5.   The exercisable portion of the Option may be
exercised in whole or in part but in no event with respect to a fractional
share from time to time until the Exp. Date. 
Exercise shall be by notice of exercise to the Company, specifying the
number of shares to be purchased, the Option Price of each share and the aggregate
Option Price for all shares being purchased under said notice.  The notice shall be accompanied by payment of
the aggregate Option Price for the number of shares purchased and any
applicable withholding taxes.  Such
exercise (subject to Paragraph 6 hereof) shall be effective upon the actual
receipt of such payment and notice to the Company.  The aggregate Option Price for all shares
purchased pursuant to an exercise of the Option shall be paid by check payable
to the order of the Company, shares of Common Stock of the Company held by you
for at least six (6) months, the fair market value of which at the time of such
exercise is equal to the aggregate Option Price (or portion thereof to be paid
with previously owned Common Stock). 
Payment of the Option Price in shares of Common Stock shall be made by
delivering properly endorsed stock certificates to the Company or otherwise
causing such Common Stock to be transferred to the account of the Company,
either physically or through attestation. 
In addition, the aggregate Option Price for all shares purchased
pursuant to an exercise of the Option may be paid from the proceeds of sale
through a bank or broker on the date of exercise of some or all of the shares
to which the exercise relates.  There
shall be furnished with each notice of the exercise of any portion of the
Option such documents as the Company in its discretion may deem necessary to
assure compliance with applicable rules and regulations of any stock exchange
or governmental authority.  No rights or
privileges of a stockholder of the Company in respect to such shares issuable
upon the exercise of any part of the Option shall accrue to you unless and
until certificates representing such shares have been registered in your name.

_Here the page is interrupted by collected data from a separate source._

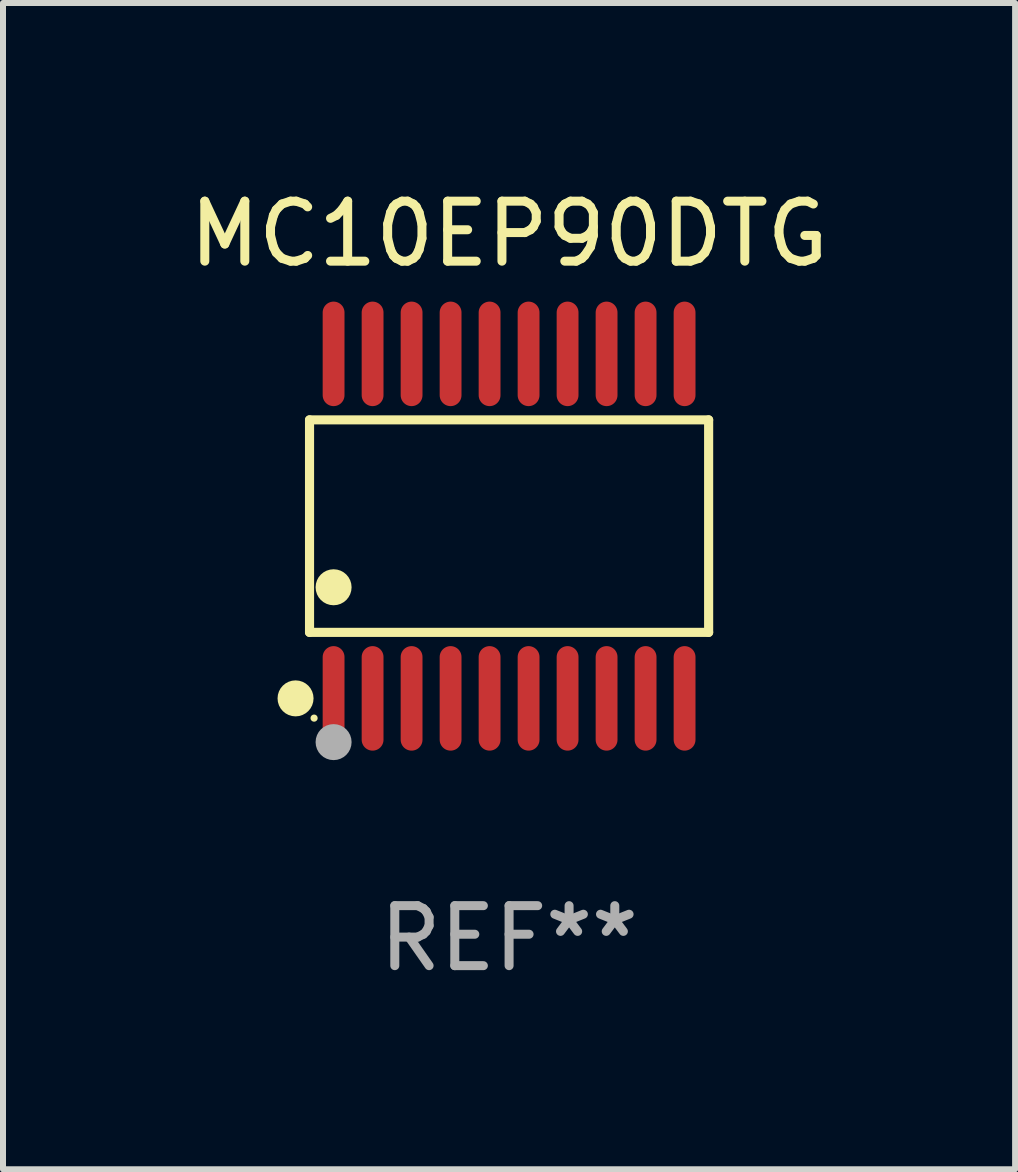
<source format=kicad_pcb>
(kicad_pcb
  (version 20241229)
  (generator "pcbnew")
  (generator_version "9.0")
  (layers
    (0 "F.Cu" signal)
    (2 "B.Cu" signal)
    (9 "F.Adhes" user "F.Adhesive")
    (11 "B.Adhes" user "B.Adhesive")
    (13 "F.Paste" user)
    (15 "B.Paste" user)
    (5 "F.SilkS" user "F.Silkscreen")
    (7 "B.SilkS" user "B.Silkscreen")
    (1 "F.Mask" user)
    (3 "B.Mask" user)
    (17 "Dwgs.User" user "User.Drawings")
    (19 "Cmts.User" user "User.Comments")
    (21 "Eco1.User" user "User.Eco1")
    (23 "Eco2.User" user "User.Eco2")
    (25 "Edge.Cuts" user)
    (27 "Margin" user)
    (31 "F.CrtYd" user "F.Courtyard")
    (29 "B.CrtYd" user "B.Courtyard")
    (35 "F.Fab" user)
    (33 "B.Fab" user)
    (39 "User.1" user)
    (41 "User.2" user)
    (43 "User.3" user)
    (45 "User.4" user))
  (footprint "MC10EP90DTG"
    (layer "F.Cu")
    (at 5.435 5.719)
    (property "Reference" "MC10EP90DTG" (at 0 -4.871 0) (layer "F.SilkS") (effects (font (size 1 1) (thickness 0.15))))
    (attr through_hole)
    (fp_line (start -3.326 -1.771) (end 3.326 -1.771) (stroke (width 0.152) (type solid)) (layer "F.SilkS"))
    (fp_line (start -3.326 1.771) (end -3.326 -1.771) (stroke (width 0.152) (type solid)) (layer "F.SilkS"))
    (fp_line (start 3.326 -1.771) (end 3.326 1.771) (stroke (width 0.152) (type solid)) (layer "F.SilkS"))
    (fp_line (start 3.326 1.771) (end -3.326 1.771) (stroke (width 0.152) (type solid)) (layer "F.SilkS"))
    (fp_circle (center -3.559 2.871) (end -3.409 2.871) (stroke (width 0.3) (type solid)) (fill no) (layer "F.SilkS"))
    (fp_circle (center -3.25 3.2) (end -3.22 3.2) (stroke (width 0.06) (type solid)) (fill no) (layer "F.SilkS"))
    (fp_circle (center -2.925 1.019) (end -2.775 1.019) (stroke (width 0.3) (type solid)) (fill no) (layer "F.SilkS"))
    (fp_circle (center -2.925 3.6) (end -2.775 3.6) (stroke (width 0.3) (type solid)) (fill no) (layer "F.Fab"))
    (fp_text user "REF**" (at 0 6.871 0) (layer "F.Fab") (effects (font (size 1 1) (thickness 0.15))))
    (pad "1" smd oval (at -2.925 2.871) (size 0.364 1.742) (layers "F.Cu" "F.Mask" "F.Paste"))
    (pad "2" smd oval (at -2.275 2.871) (size 0.364 1.742) (layers "F.Cu" "F.Mask" "F.Paste"))
    (pad "3" smd oval (at -1.625 2.871) (size 0.364 1.742) (layers "F.Cu" "F.Mask" "F.Paste"))
    (pad "4" smd oval (at -0.975 2.871) (size 0.364 1.742) (layers "F.Cu" "F.Mask" "F.Paste"))
    (pad "5" smd oval (at -0.325 2.871) (size 0.364 1.742) (layers "F.Cu" "F.Mask" "F.Paste"))
    (pad "6" smd oval (at 0.325 2.871) (size 0.364 1.742) (layers "F.Cu" "F.Mask" "F.Paste"))
    (pad "7" smd oval (at 0.975 2.871) (size 0.364 1.742) (layers "F.Cu" "F.Mask" "F.Paste"))
    (pad "8" smd oval (at 1.625 2.871) (size 0.364 1.742) (layers "F.Cu" "F.Mask" "F.Paste"))
    (pad "9" smd oval (at 2.275 2.871) (size 0.364 1.742) (layers "F.Cu" "F.Mask" "F.Paste"))
    (pad "10" smd oval (at 2.925 2.871) (size 0.364 1.742) (layers "F.Cu" "F.Mask" "F.Paste"))
    (pad "11" smd oval (at 2.925 -2.871) (size 0.364 1.742) (layers "F.Cu" "F.Mask" "F.Paste"))
    (pad "12" smd oval (at 2.275 -2.871) (size 0.364 1.742) (layers "F.Cu" "F.Mask" "F.Paste"))
    (pad "13" smd oval (at 1.625 -2.871) (size 0.364 1.742) (layers "F.Cu" "F.Mask" "F.Paste"))
    (pad "14" smd oval (at 0.975 -2.871) (size 0.364 1.742) (layers "F.Cu" "F.Mask" "F.Paste"))
    (pad "15" smd oval (at 0.325 -2.871) (size 0.364 1.742) (layers "F.Cu" "F.Mask" "F.Paste"))
    (pad "16" smd oval (at -0.325 -2.871) (size 0.364 1.742) (layers "F.Cu" "F.Mask" "F.Paste"))
    (pad "17" smd oval (at -0.975 -2.871) (size 0.364 1.742) (layers "F.Cu" "F.Mask" "F.Paste"))
    (pad "18" smd oval (at -1.625 -2.871) (size 0.364 1.742) (layers "F.Cu" "F.Mask" "F.Paste"))
    (pad "19" smd oval (at -2.275 -2.871) (size 0.364 1.742) (layers "F.Cu" "F.Mask" "F.Paste"))
    (pad "20" smd oval (at -2.925 -2.871) (size 0.364 1.742) (layers "F.Cu" "F.Mask" "F.Paste")))
  (gr_rect
    (start -3 -3)
    (end 13.869 16.438)
    (stroke (width 0.1) (type default))
    (fill no)
    (layer "Edge.Cuts")))
</source>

6.   The Option shall not be exercised in whole
or in part and no related share certificates shall be delivered in the sole
discretion of the Company:  (a) if such
exercise or delivery would constitute a violation of any provision of, or any
regulation or order entered pursuant to, any law purporting to regulate wages,
salaries or compensation; or (b) if any requisite approval, consent,
registration or other qualification of any stock exchange upon which the
securities of the Company may then be listed, the Securities and Exchange
Commission or other governmental authority having jurisdiction over the
exercise of the Option or the issuance of shares pursuant thereto, shall not
have been secured.

7.   Except as otherwise provided in the Plan,
the Option shall not be sold, pledged, assigned, hypothecated, transferred or
disposed of in any manner, other than by will or under the laws of descent and
distribution, whether by the operation of law or otherwise.  An option may be exercised, during your
lifetime, only by you or your legal representative.  Upon any attempt to do anything prohibited by
this paragraph, the Option shall immediately become null and void.

8.   Nothing herein contained
shall constitute an obligation for continued employment.